= Exercise objective =
Rewrite the listing below so that every "Transcribe" becomes "Write down", keeping everything else the same. Leave the pictures out.

= Items from a dataset =
----------------

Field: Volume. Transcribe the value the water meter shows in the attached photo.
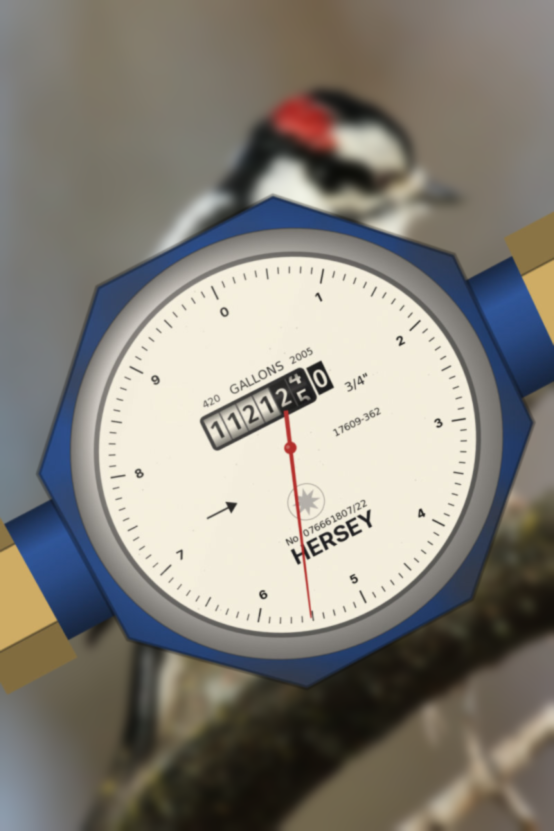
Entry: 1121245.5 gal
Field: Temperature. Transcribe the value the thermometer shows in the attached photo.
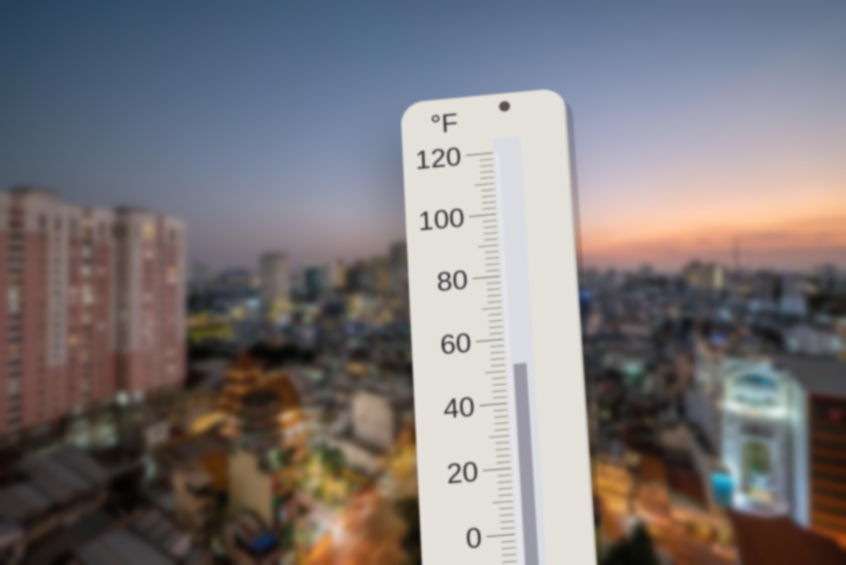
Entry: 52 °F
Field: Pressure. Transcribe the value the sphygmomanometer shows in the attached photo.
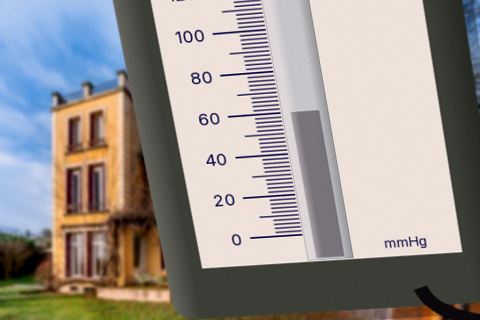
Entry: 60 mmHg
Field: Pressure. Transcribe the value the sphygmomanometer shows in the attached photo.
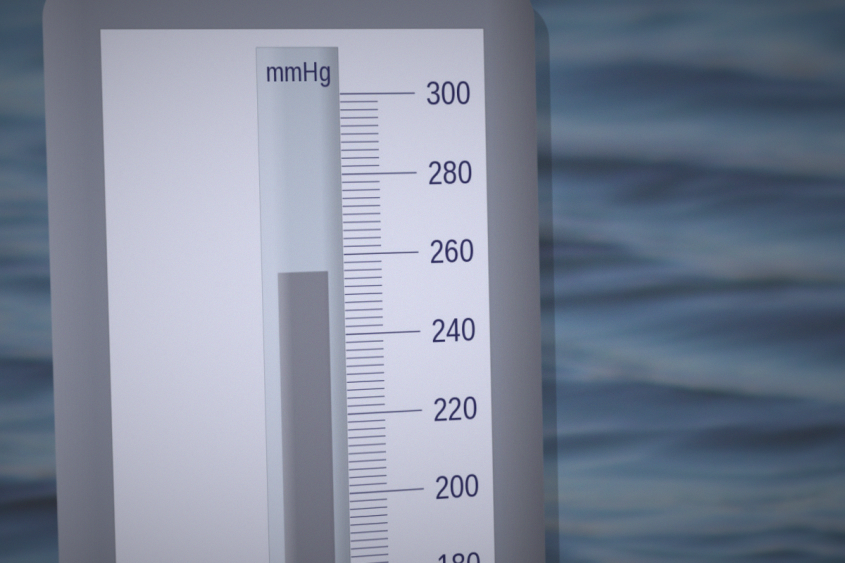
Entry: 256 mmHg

----------------

= Solution for this task =
Field: Volume. Write down the value the water meter shows in the attached photo.
Entry: 1121245.5 gal
Field: Temperature. Write down the value the thermometer shows in the attached photo.
Entry: 52 °F
Field: Pressure. Write down the value the sphygmomanometer shows in the attached photo.
Entry: 60 mmHg
Field: Pressure. Write down the value the sphygmomanometer shows in the attached photo.
Entry: 256 mmHg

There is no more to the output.